─── Supplied entries ───
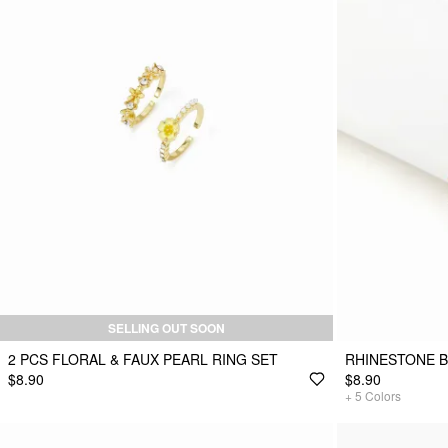
SELLING OUT SOON
2 PCS FLORAL & FAUX PEARL RING SET
RHINESTONE 
$8.90
$8.90
+
5
Colors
───
- _Your task_
Beginning with the line that holds "2 PCS FLORAL & FAUX PEARL RING SET" and ending with the last line of the data, copy each line exactly and add nothing.

- _Exercise output_
2 PCS FLORAL & FAUX PEARL RING SET
RHINESTONE 
$8.90
$8.90
+
5
Colors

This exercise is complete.